The shade plants I put in last year, aquilegia, geranium and pulmonaria are all doing well, and the plants are bulking up nicely. We do, however, seem to have lost one of our lychnis plants, and the remaining one does not look as if it intends to produce flowers this year.
We have just had two canine visitors for a weekend, and they thoroughly enjoyed themselves helping me clear the brambles, docks and nightshade which had grown into a thicket alongside the pond. When the water level drops a bit more, I can remove more of the accumulated leaf mold which has fallen in from the overhead trees. This makes a good mulch, but does need careful watching, as there are weed seeds in there as well.
May 31st 2015
So we are on the brink of June, and all that that entails.

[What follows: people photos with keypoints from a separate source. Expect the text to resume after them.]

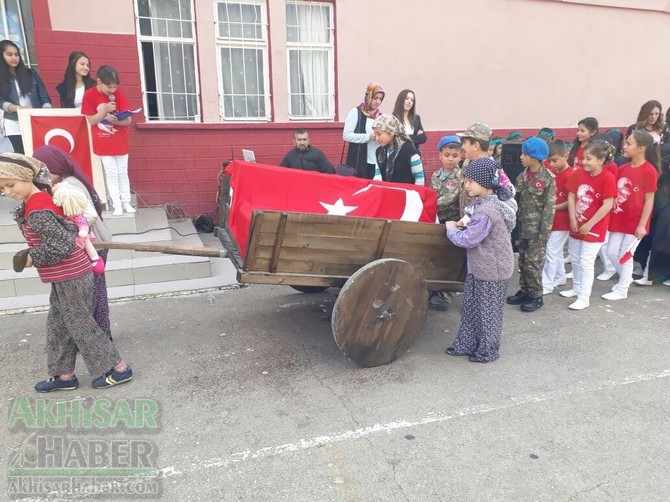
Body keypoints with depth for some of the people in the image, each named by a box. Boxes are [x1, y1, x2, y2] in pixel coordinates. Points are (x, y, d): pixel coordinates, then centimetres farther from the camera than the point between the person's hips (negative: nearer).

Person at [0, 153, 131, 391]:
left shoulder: (37, 212, -24)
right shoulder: (42, 198, 6)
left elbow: (63, 244, -26)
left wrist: (32, 258, -15)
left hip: (70, 277, -10)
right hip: (67, 276, 10)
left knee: (80, 326, 3)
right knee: (58, 325, 18)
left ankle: (119, 368, 14)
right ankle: (64, 375, 30)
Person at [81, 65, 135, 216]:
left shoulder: (119, 95, -5)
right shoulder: (89, 95, -8)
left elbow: (128, 120, -8)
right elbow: (91, 121, -8)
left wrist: (116, 120, -28)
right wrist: (104, 110, -22)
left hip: (120, 142, 1)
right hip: (103, 143, -1)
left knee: (123, 173, 8)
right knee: (111, 173, 2)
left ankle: (126, 202, 17)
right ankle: (117, 205, 8)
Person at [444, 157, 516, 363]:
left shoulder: (486, 211, -27)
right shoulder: (488, 204, 5)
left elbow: (468, 240, -24)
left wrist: (451, 229, -7)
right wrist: (466, 226, 0)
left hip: (492, 270, -10)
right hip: (479, 267, 10)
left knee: (488, 312, 7)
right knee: (470, 307, 18)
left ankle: (487, 351, 24)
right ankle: (466, 344, 31)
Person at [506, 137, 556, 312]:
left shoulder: (548, 178, -12)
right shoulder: (522, 176, 6)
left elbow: (549, 207, -14)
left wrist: (544, 232, -17)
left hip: (538, 228, -6)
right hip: (524, 226, 6)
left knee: (533, 262, 0)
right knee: (523, 260, 13)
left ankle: (536, 296, 13)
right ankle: (524, 291, 26)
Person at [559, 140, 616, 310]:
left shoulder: (607, 178, -17)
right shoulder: (579, 173, -1)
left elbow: (607, 205, -18)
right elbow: (571, 196, 2)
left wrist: (589, 225, -16)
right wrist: (573, 220, -6)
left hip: (594, 228, -6)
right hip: (576, 225, 6)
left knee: (586, 262, -3)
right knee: (574, 260, 17)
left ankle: (584, 298, 6)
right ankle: (576, 288, 35)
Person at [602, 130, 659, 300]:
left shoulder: (649, 171, -13)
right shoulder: (623, 168, 5)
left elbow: (649, 200, -13)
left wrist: (642, 225, -14)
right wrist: (611, 215, 5)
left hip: (635, 222, -6)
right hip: (619, 219, 6)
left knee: (625, 255, 2)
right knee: (612, 252, 10)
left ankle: (622, 290, 17)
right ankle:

Grass needs cutting on a very regular basis, weeds seem to be growing faster than ever, and vegetables are progressing well. Hopefully fruit has set, although a frost in early May did interfere with the blossoming of cherries, pears and plums. Mostly our apples are a bit later, so they should be safe. I dont know why I worry about our cherry blossom setting, as we never see any of the fruit, the birds remove the small green cherries long before they are ready. In fact, the flesh is removed, and we find stones hanging on the tree. The large clump of crocus is now in a state whereby I feel able to lift and divide it, planting some in among our Black Mondo Grass, so the purple of the crocus will contrast well with the black strappy leaves of the grass. I shall use a thin dibbler to make holes, so I do not have to disturb the grass, which is well settled. The shade beds are doing very well, with rhododendrons flowering plentifully. The larger rhodos were already here when we moved in, and the shade beds have been created around them, with several new rhododendrons and a couple of azaleas being added to create the backbone of the beds. The smaller plants, such as geraniums and pulmonaria are groundcover and infill around these larger specimens. A very small clump of ransomes, or wild garlic, was planted last year, and now is slightly larger. I believe that this is one of those plants which takes a while to become established, but once it is, it romps away and increases significantly. At least, I do hope so.